Our internal SKO (sales kick off) meeting was the beginning of this years’ MSTR World conference ( held in Miami, FL at the Intercontinental Hotel located on Chopin Plaza). As with every year, the kickoff meeting is the preliminary gathering of the salesforce in an effort to “rah-rah” the troops who work the front lines around the world ( myself included).

What I find most intriguing is the fact that MicroStrategy is materializing for BI all of those pipe dreams we ALL have. You know the ones I mean : I didn’t buy socialintelligence.co for my health several years ago. It was because I saw the vision of a future where business intelligence and social networking were married. Or take cloud intelligence, aka BI in the cloud. Looking back in 2008, I remember my soapbox discussion of BI mashups, ala My Google, supported in a drag and drop off premises environment. And everyone hollered that I was too visionary, or too far ahead.
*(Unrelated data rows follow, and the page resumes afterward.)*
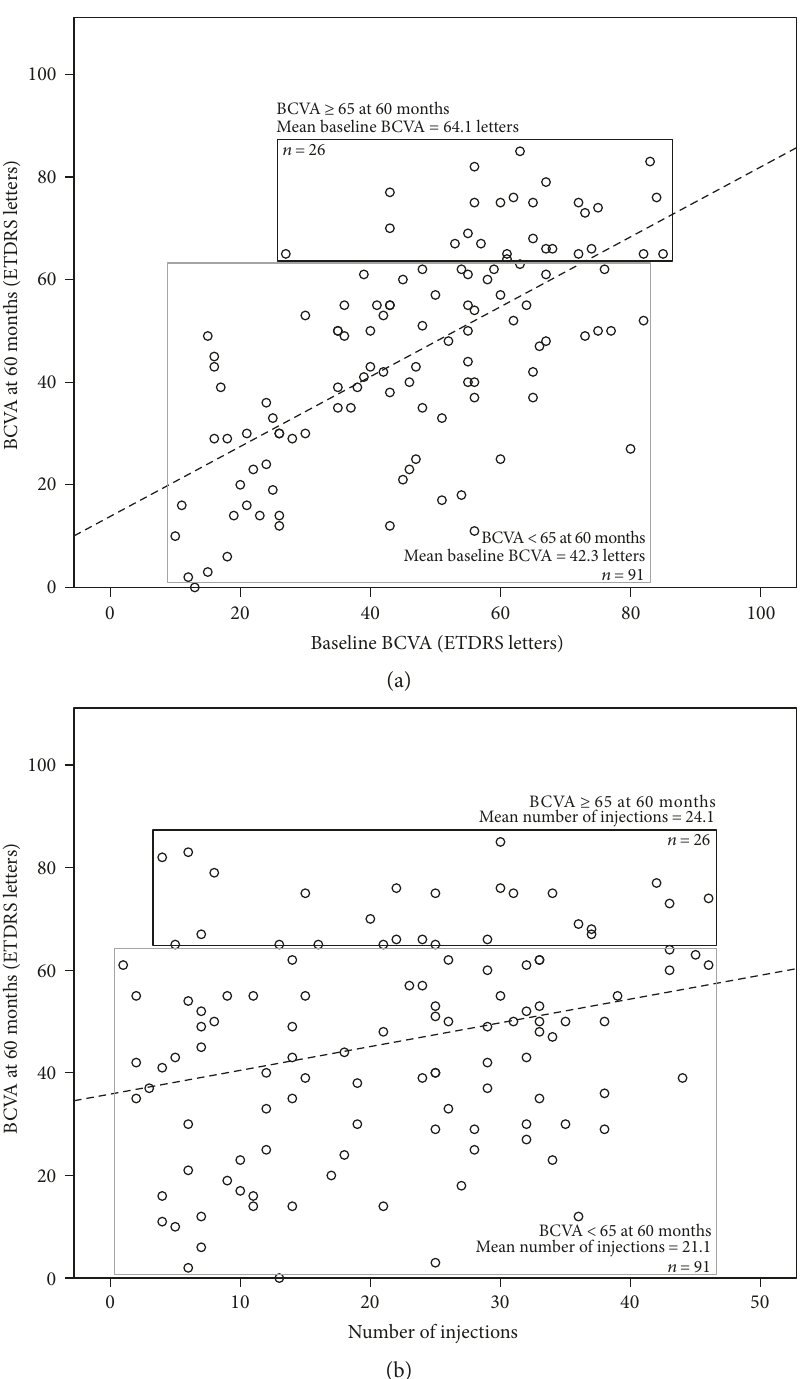
Figure 2: Predictive variables of fi nal best-corrected visual acuity at 60 months. (a) Better BCVA at baseline predicted higher fi nal BCVA score and greater likelihood of achieving 65 ETDRS letters or better, at 60 months. Dashed line = fi tted simple linear regression line. (b) Higher number of injections predicted higher fi nal BCVA score, at 60 months. Dashed lined = fi tted simple linear regression line. BCVA, best-corrected visual acuity; ETDRS, early treatment diabetic retinopathy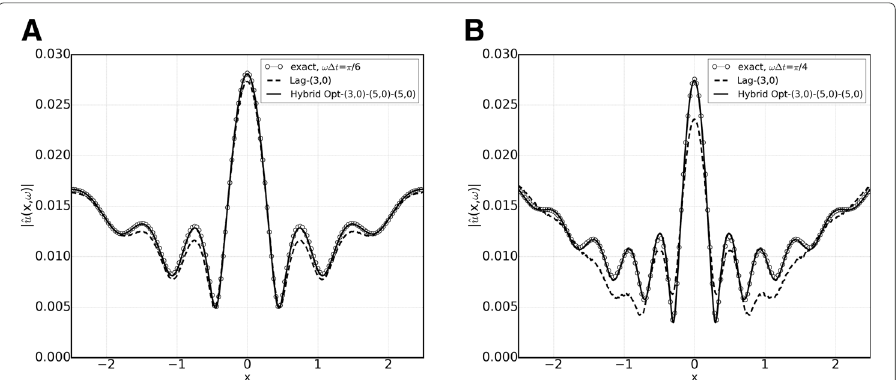
Fig. 6 Frequency domain solution along a field line r = ( x ,0, − 2.5 ) for − 2.5 ≤ x ≤ 2.5. Shown are the computational results by using the traditional Lag-(3,0) and the hybrid scheme Opt-(3,0)-(5,0)-(5,0) schemes. Also shown is the analytic solution for comparison. ( a ): ω(cid:4) t = π/ 6; ( b ): ω(cid:4) t = π/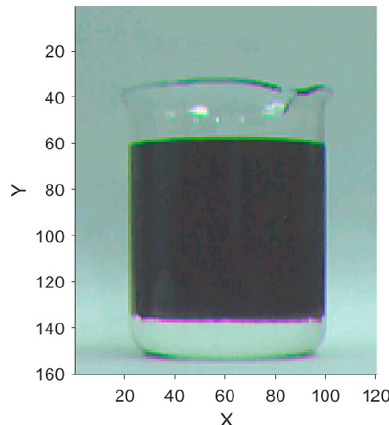
Figure 2. RGB image of the crude oil to be tested.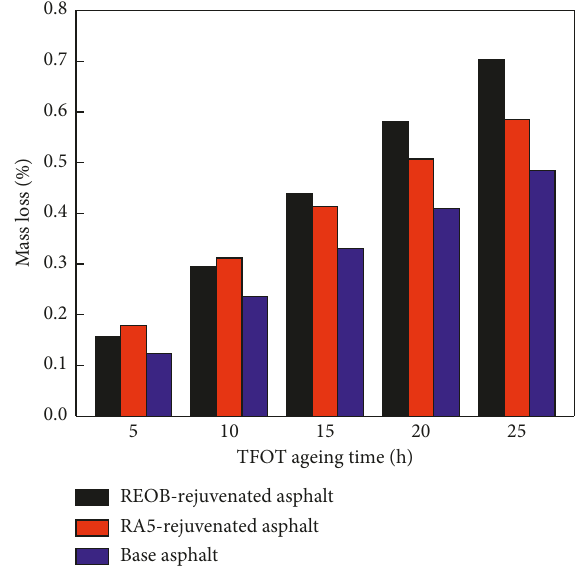
Figure 3: Relations between mass loss and TFOT ageing time for three kinds of asphalt. Table 4: Viscosities of the three kinds of asphalt at 60 ° C under different extended TFOT ageing times (MPa ·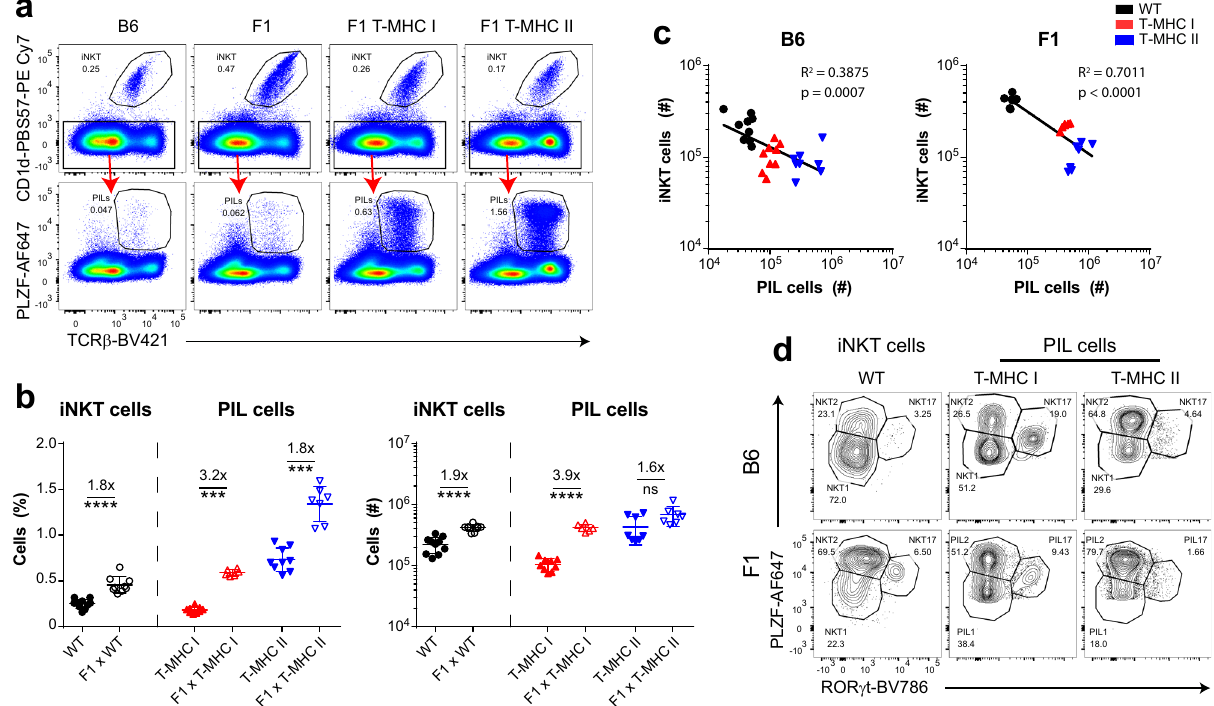
Fig. 6 PIL T cells compete with iNKT cells. a B6 WT, T-MHC I, and T-MHC II mice were crossed to BALB/c mice and F1 generation littermates (labeled as F1, F1 T-MHC I, and F1 T-MHC II) were analyzed by fl ow cytometry for frequency of iNKT and PIL T cells in the thymus. b Summary evaluation of iNKT and PIL T-cell frequency (left panel) and number (right panel) from WT, T-MHC I, and T-MHC II mice on B6 and F1 background. c Inverse correlation between number of iNKT cells and the number of PIL T cells in the thymus from WT (black dots), T-MHC I (red triangles), and T-MHC II mice (blue inverse triangles) on B6 (left panel) and F1 (right panel) background. d Shown are representative fl ow cytometry plots comparing iNKT and PIL T-cell subsets from WT, T-MHC I, and T-MHC II mice on B6 (upper row) and F1 (lower row) background. Each point represents one animal: n = 10 animals per group (WT and T-MHC I groups), n = 8 animals (T-MHC II group), n = 9 animals (F1 WT group), n = 6 animals (F1 T-MHC I group), and n = 7 animals (F1 T-MHC II group) in a – d . Data are representative of seven independent experiments. Unpaired two-tailed Mann – Whitney test was performed in b ; ns, not signi fi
That everyone wanted reporting, and if I was lucky, maybe even dashboards.

But the acceleration continued, whether adoption grew or not.

Then, i pushed the envelope again: I wanted to take my previous thought of the mashup a morph it into an app integrated with BI tools. Write back to transactional systems or web services was key.

What is a dashboard without the ability within the same interface to take action? Everyone talks about actionable metrics/KPIs. Well, I will tell you that to have a KPI BY DEFINITION OF WHAT A KPI IS, means it is actionable.

But making your end users go to a separate ERP or CRM, to make the changes necessary to affect a KPI, will drive your users away. What benefit can you offer them in that instance ? Going to a dashboard or an excel sheet is no different. It is 1 application to view and if they are lucky, to analyze their data. If they were using excel before , they will still be using excel, especially if your dashboard isn’t useful to day to day operations.

Why? They still have to go to a 2nd application to take action.

Instead, integrate them into one.

Your dashboard will become meaningful and useful to the larger audience of users.
Pipe dream right?

NO. I have proved this out many times now and it works.

Back in 2007-2008, it was merely a theory I pontificated with you, my dear readers.

Since then, I have proved it out several times over and proven the success that can be achieved by taking that next step with your BI platforms.

Folks, if you haven’t done it, do it. Don’t waste anymore time. It took me less then 3 days to write the web services code to consume the salesforce APIs including chatter, ( business “twitter” according to SFDC), into my BI dashboard ( mobile dashboard in fact).

And suddenly, a sales dashboard becomes relevant. No longer does the salesforce team have to view their opportunities and quota achievement in one place, only to leave or open a new browser, to access their salesforce.com portal in order to update where they are at mid quarter.

But wait, now they forgot which KPIs they need to add comments to because they were red on the dashboard which is now closed, and their sales GM is screaming at them on the phone. Oh wait…they are on the road while this is happening and their data plan for their iPad has expired and no wireless connection is found.

What do you do?

Integrating salesforce.com into their dashboard eliminates at least one step (opening a new browser) in the process. Offering mobile offline transactions is a new feature of MicroStrategy’s mobile application. This allows those sales folks to make the comments they need to make while offline, on the road , which will be queued until they are online again.

One stop, one dashboard to access and take action through, even when offline, using their mobile ( android, iPad/iPhone or blackberry ) device.

This is why I’m excited to see MicroStrategy pushing the envelope on mobile BI futures.